- What to do: Please print, word for word, every line from the one that contains "This image, measuring" through the last line of the records, and nothing else.

Saved entries:
* * * * * * * * *

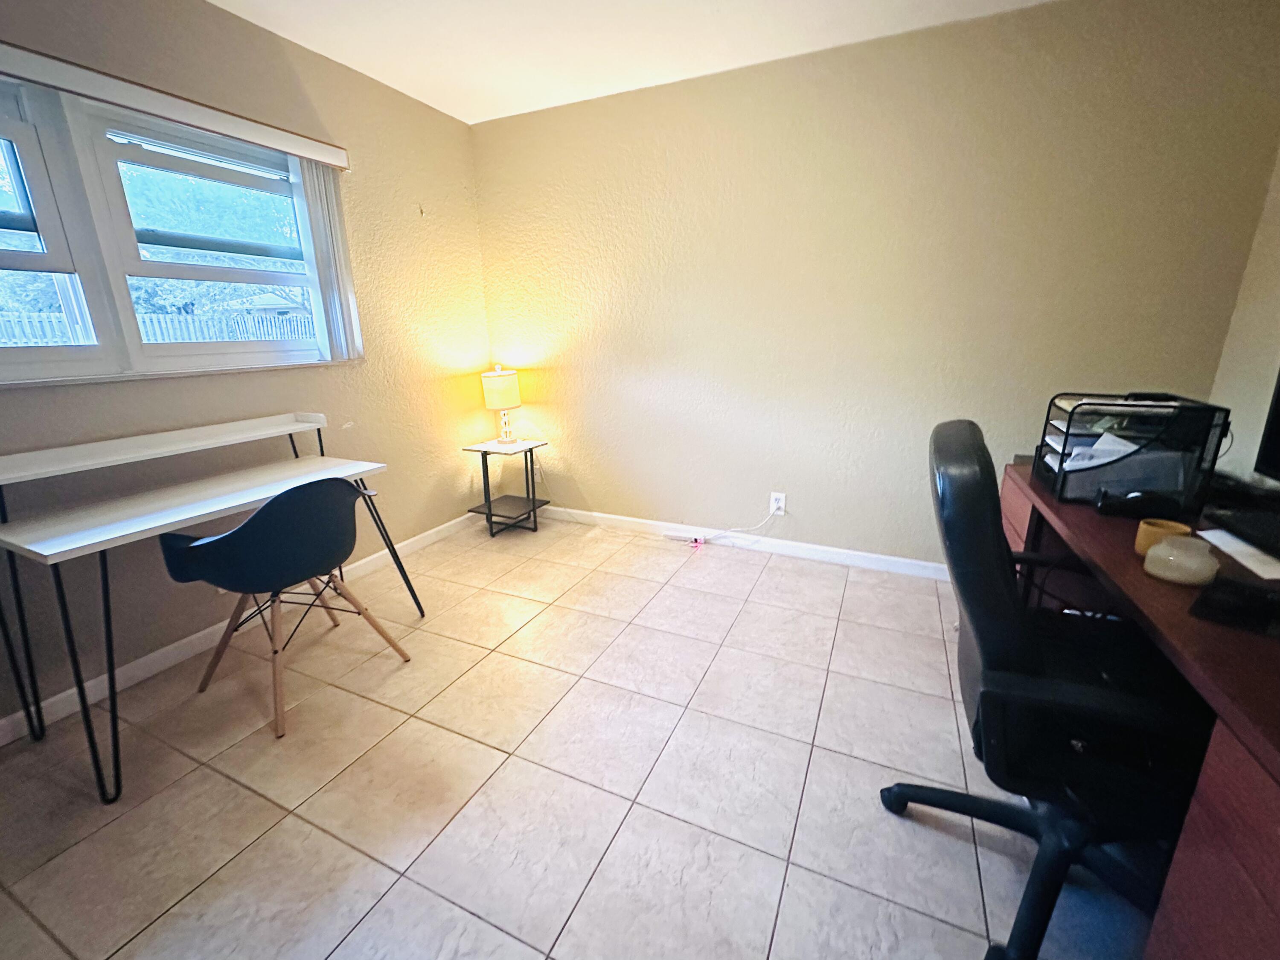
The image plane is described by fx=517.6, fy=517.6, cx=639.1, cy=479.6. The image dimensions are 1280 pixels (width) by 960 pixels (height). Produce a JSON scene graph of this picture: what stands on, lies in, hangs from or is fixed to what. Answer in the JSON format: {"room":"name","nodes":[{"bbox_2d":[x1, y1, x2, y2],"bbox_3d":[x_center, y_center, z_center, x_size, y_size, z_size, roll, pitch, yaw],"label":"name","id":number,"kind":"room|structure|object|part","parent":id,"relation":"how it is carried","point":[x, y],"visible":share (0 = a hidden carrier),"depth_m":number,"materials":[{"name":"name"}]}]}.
{"room":"office","nodes":[
{"label":"office","id":0,"kind":"room"},
{"bbox_2d":[0,0,501,741],"bbox_3d":[-1.946,-0.446,1.695,0.164,2.452,4.288,7,17,24],"label":"left wall","id":1,"kind":"structure","parent":0,"point":[465,144],"depth_m":2.30,"materials":[{"name":"beige paint"}]},
{"bbox_2d":[0,67,340,383],"bbox_3d":[-1.860,-0.805,1.744,0.144,0.900,1.669,7,17,24],"label":"window","id":2,"kind":"structure","parent":1,"relation":"in","point":[117,294],"depth_m":1.80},
{"bbox_2d":[0,37,350,169],"bbox_3d":[-1.788,-1.219,1.547,0.091,0.082,1.879,7,17,24],"label":"blind valance","id":3,"kind":"object","parent":1,"relation":"attached to","point":[311,151],"visible":0.99,"depth_m":1.75,"materials":[{"name":"white"}]},
{"bbox_2d":[292,162,360,362],"bbox_3d":[-1.412,-0.979,2.369,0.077,0.846,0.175,7,17,24],"label":"vertical blind","id":4,"kind":"object","parent":3,"relation":"hanging from","point":[319,184],"visible":0.84,"depth_m":2.34,"materials":[{"name":"white plastic"}]},
{"bbox_2d":[0,513,476,745],"bbox_3d":[-1.848,0.702,1.974,0.013,0.083,3.994,7,17,24],"label":"baseboard","id":5,"kind":"structure","parent":1,"relation":"attached to","point":[433,539],"depth_m":2.01,"materials":[{"name":"white paint"}]},
{"bbox_2d":[0,514,1163,959],"bbox_3d":[-0.080,1.002,1.189,4.121,0.100,4.458,7,17,24],"label":"floor","id":6,"kind":"structure","parent":0,"point":[626,823],"depth_m":1.46,"materials":[{"name":"beige tile"}]},
{"bbox_2d":[0,412,421,801],"bbox_3d":[-1.488,0.284,1.905,0.574,0.930,1.154,7,17,24],"label":"desk","id":7,"kind":"object","parent":6,"relation":"on","point":[282,428],"visible":0.99,"depth_m":1.60,"materials":[{"name":"white wood"}]},
{"bbox_2d":[160,477,413,739],"bbox_3d":[-1.234,0.360,1.843,0.518,0.805,0.558,7,17,24],"label":"chair","id":8,"kind":"object","parent":6,"relation":"on","point":[277,506],"visible":1,"depth_m":1.66,"materials":[{"name":"black plastic"}]},
{"bbox_2d":[460,436,552,536],"bbox_3d":[-0.852,0.043,3.377,0.405,0.557,0.398,7,17,24],"label":"side table","id":9,"kind":"object","parent":6,"relation":"on","point":[533,501],"visible":0.96,"depth_m":3.32,"materials":[{"name":"black metal"}]},
{"bbox_2d":[480,363,522,444],"bbox_3d":[-0.858,-0.477,3.290,0.233,0.507,0.233,7,17,24],"label":"table lamp","id":10,"kind":"object","parent":9,"relation":"on","point":[496,401],"visible":1,"depth_m":3.18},
{"bbox_3d":[-0.874,-0.578,3.256,0.268,0.218,0.257,-8,17,-27],"label":"lamp shade","id":11,"kind":"part","parent":10,"relation":"part of","materials":[{"name":"beige fabric"}]},
{"bbox_3d":[-0.872,-0.366,3.334,0.151,0.222,0.154,7,17,24],"label":"lamp base","id":12,"kind":"part","parent":10,"relation":"part of","materials":[{"name":"glass"}]},
{"bbox_2d":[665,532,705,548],"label":"power strip","id":13,"kind":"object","parent":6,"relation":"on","point":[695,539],"visible":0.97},
{"bbox_2d":[881,417,1210,959],"bbox_3d":[0.910,0.419,1.076,0.713,1.040,0.710,7,17,24],"label":"office chair","id":14,"kind":"object","parent":6,"relation":"on","point":[1029,651],"visible":0.85,"depth_m":0.95,"materials":[{"name":"black leather"}]},
{"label":"chair base","id":15,"kind":"part","parent":14,"relation":"part of","materials":[{"name":"black plastic"}]},
{"bbox_2d":[989,453,1279,959],"bbox_3d":[1.356,0.540,1.215,0.652,0.754,1.834,7,17,24],"label":"desk","id":16,"kind":"object","parent":6,"relation":"on","point":[1217,804],"visible":0.65,"depth_m":0.80,"materials":[{"name":"brown wood"}]},
{"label":"drawer","id":17,"kind":"part","parent":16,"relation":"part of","materials":[{"name":"brown wood"}]},
{"bbox_2d":[1032,391,1229,513],"bbox_3d":[1.394,-0.100,1.526,0.319,0.284,0.392,7,17,24],"label":"paper tray","id":18,"kind":"object","parent":16,"relation":"on","point":[1061,461],"visible":0.84,"depth_m":1.42,"materials":[{"name":"black metal"}]},
{"bbox_2d":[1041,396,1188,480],"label":"paper stack","id":19,"kind":"object","parent":18,"relation":"in","point":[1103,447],"visible":0.3,"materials":[{"name":"paper"}]},
{"bbox_2d":[1094,486,1185,517],"bbox_3d":[1.322,0.058,1.375,0.173,0.062,0.092,7,17,24],"label":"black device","id":20,"kind":"object","parent":16,"relation":"on","point":[1124,498],"visible":0.98,"depth_m":1.35,"materials":[{"name":"black plastic"}]},
{"bbox_2d":[1134,517,1192,556],"bbox_3d":[1.153,0.131,1.143,0.085,0.066,0.086,7,17,24],"label":"yellow cup","id":21,"kind":"object","parent":16,"relation":"on","point":[1140,541],"visible":0.55,"depth_m":1.13,"materials":[{"name":"yellow ceramic"}]},
{"bbox_2d":[1143,533,1219,585],"bbox_3d":[1.083,0.155,1.036,0.106,0.080,0.107,7,17,24],"label":"candle jar","id":22,"kind":"object","parent":16,"relation":"on","point":[1164,544],"visible":1,"depth_m":1.01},
{"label":"drawer","id":23,"kind":"part","parent":16,"relation":"part of","materials":[{"name":"brown wood"}]},
{"bbox_2d":[1187,575,1279,634],"bbox_3d":[1.093,0.225,0.895,0.172,0.015,0.184,-12,20,-35],"label":"keyboard","id":24,"kind":"object","parent":16,"relation":"on","point":[1238,595],"visible":0.99,"depth_m":0.91,"materials":[{"name":"black plastic"}]},
{"bbox_2d":[1199,529,1279,580],"bbox_3d":[1.382,0.165,1.110,0.178,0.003,0.285,7,17,24],"label":"paper","id":25,"kind":"object","parent":16,"relation":"on","point":[1223,546],"visible":0.94,"depth_m":1.13,"materials":[{"name":"white paper"}]},
{"bbox_2d":[1204,503,1279,559],"bbox_3d":[1.453,0.136,1.148,0.147,0.029,0.390,7,17,24],"label":"keyboard","id":26,"kind":"object","parent":16,"relation":"on","point":[1278,541],"visible":1,"depth_m":1.21,"materials":[{"name":"black plastic"}]},
{"bbox_2d":[1253,368,1279,485],"bbox_3d":[1.597,-0.110,1.092,0.198,0.493,0.631,7,17,24],"label":"monitor","id":27,"kind":"object","parent":16,"relation":"on","point":[1278,431],"visible":1,"depth_m":1.38,"materials":[{"name":"black plastic"}]},
{"bbox_2d":[197,0,1077,122],"bbox_3d":[-0.112,-1.426,0.417,4.313,0.109,4.481,7,17,24],"label":"ceiling","id":28,"kind":"structure","parent":0,"point":[218,1],"depth_m":2.19,"materials":[{"name":"white paint"}]},
{"bbox_2d":[466,0,1279,568],"bbox_3d":[0.666,-0.790,2.799,3.795,2.451,0.155,7,17,24],"label":"back wall","id":29,"kind":"structure","parent":0,"point":[589,490],"depth_m":2.46,"materials":[{"name":"beige paint"}]},
{"bbox_2d":[538,505,946,580],"bbox_3d":[0.647,0.365,3.043,3.797,0.084,0.013,7,17,24],"label":"baseboard","id":30,"kind":"structure","parent":29,"relation":"attached to","point":[920,562],"depth_m":3.00,"materials":[{"name":"white paint"}]},
{"bbox_2d":[769,491,786,515],"bbox_3d":[0.781,0.133,2.918,0.074,0.119,0.010,7,17,24],"label":"wall socket","id":31,"kind":"object","parent":29,"relation":"attached to","point":[783,501],"visible":0.91,"depth_m":2.91,"materials":[{"name":"white plastic"}]},
{"bbox_2d":[666,503,780,545],"bbox_3d":[0.476,0.244,3.059,0.647,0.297,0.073,7,17,24],"label":"power cord","id":32,"kind":"object","parent":31,"relation":"attached to","point":[695,544],"visible":0.99,"depth_m":3.06,"materials":[{"name":"white plastic"}]},
{"bbox_2d":[1203,134,1279,486],"bbox_3d":[1.541,-0.079,0.319,0.150,2.450,3.929,7,17,24],"label":"right wall","id":33,"kind":"structure","parent":0,"point":[1241,412],"depth_m":1.86,"materials":[{"name":"paint"}]},
{"label":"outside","id":34,"kind":"structure","parent":0,"visible":0},
{"bbox_2d":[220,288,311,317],"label":"house","id":35,"kind":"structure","parent":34,"point":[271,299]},
{"label":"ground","id":36,"kind":"structure","parent":34,"visible":0},
{"bbox_2d":[0,308,315,345],"bbox_3d":[-8.365,-2.300,9.813,0.112,1.720,13.862,7,17,24],"label":"fence","id":37,"kind":"object","parent":36,"relation":"on","point":[4,339],"visible":0.25,"depth_m":9.23,"materials":[{"name":"white wood"}]},
{"bbox_2d":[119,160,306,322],"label":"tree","id":38,"kind":"object","parent":36,"relation":"on","point":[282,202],"visible":0.36,"depth_m":8.78,"materials":[{"name":"green plant"}]}
]}

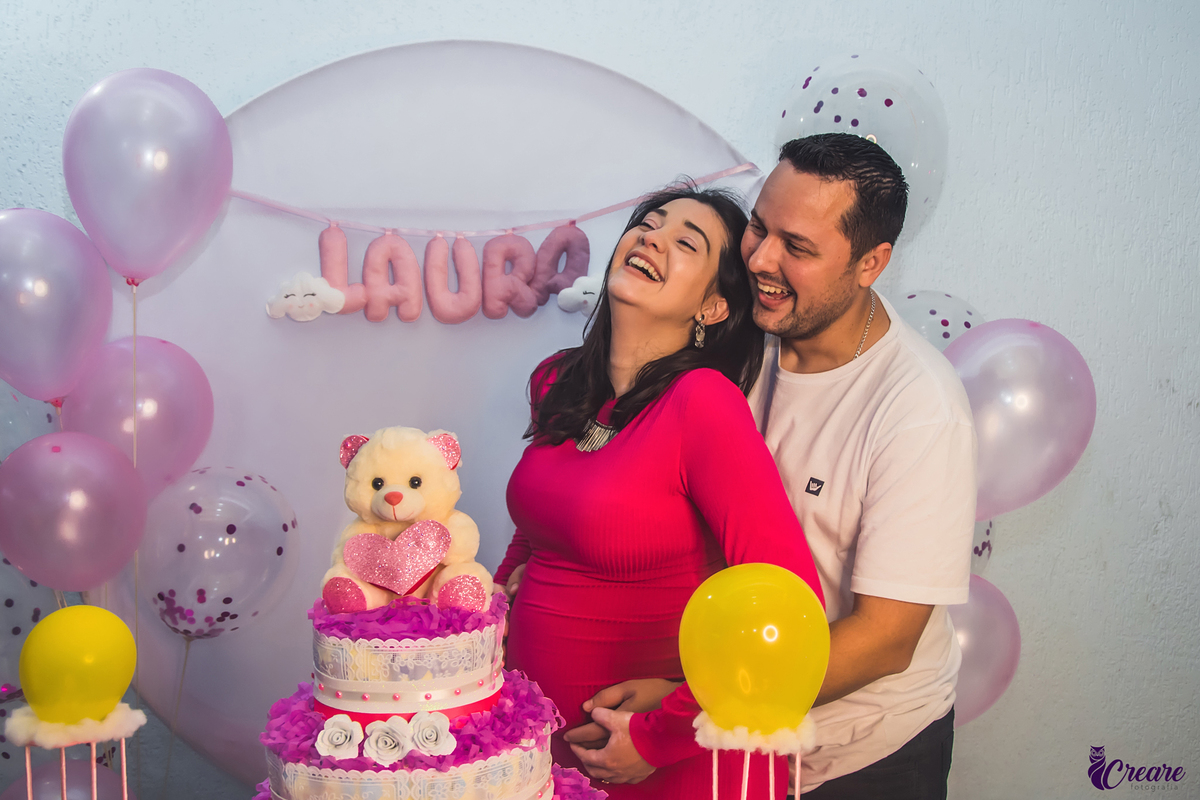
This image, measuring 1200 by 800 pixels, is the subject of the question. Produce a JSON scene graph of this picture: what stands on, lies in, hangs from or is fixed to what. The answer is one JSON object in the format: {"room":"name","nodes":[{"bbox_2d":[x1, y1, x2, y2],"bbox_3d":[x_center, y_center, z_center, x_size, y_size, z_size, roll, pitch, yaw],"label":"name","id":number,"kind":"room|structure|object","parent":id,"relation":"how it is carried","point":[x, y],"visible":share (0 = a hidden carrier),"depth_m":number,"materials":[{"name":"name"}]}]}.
{"room":"event hall","nodes":[
{"label":"event hall","id":0,"kind":"room"},
{"bbox_2d":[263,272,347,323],"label":"decoration","id":1,"kind":"object","parent":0,"point":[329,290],"visible":0.97,"depth_m":2.77,"materials":[{"name":"white fabric"}]},
{"bbox_2d":[247,576,606,799],"bbox_3d":[-0.249,0.443,1.784,0.501,0.342,0.492,1,6,-1],"label":"cake","id":2,"kind":"object","parent":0,"point":[527,777],"visible":0.95,"depth_m":1.70,"materials":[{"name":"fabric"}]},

* * * * * * * * *

- Solution to the exercise:
This image, measuring 1200 by 800 pixels, is the subject of the question. Produce a JSON scene graph of this picture: what stands on, lies in, hangs from or is fixed to what. The answer is one JSON object in the format: {"room":"name","nodes":[{"bbox_2d":[x1, y1, x2, y2],"bbox_3d":[x_center, y_center, z_center, x_size, y_size, z_size, roll, pitch, yaw],"label":"name","id":number,"kind":"room|structure|object","parent":id,"relation":"how it is carried","point":[x, y],"visible":share (0 = a hidden carrier),"depth_m":number,"materials":[{"name":"name"}]}]}.
{"room":"event hall","nodes":[
{"label":"event hall","id":0,"kind":"room"},
{"bbox_2d":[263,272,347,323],"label":"decoration","id":1,"kind":"object","parent":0,"point":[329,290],"visible":0.97,"depth_m":2.77,"materials":[{"name":"white fabric"}]},
{"bbox_2d":[247,576,606,799],"bbox_3d":[-0.249,0.443,1.784,0.501,0.342,0.492,1,6,-1],"label":"cake","id":2,"kind":"object","parent":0,"point":[527,777],"visible":0.95,"depth_m":1.70,"materials":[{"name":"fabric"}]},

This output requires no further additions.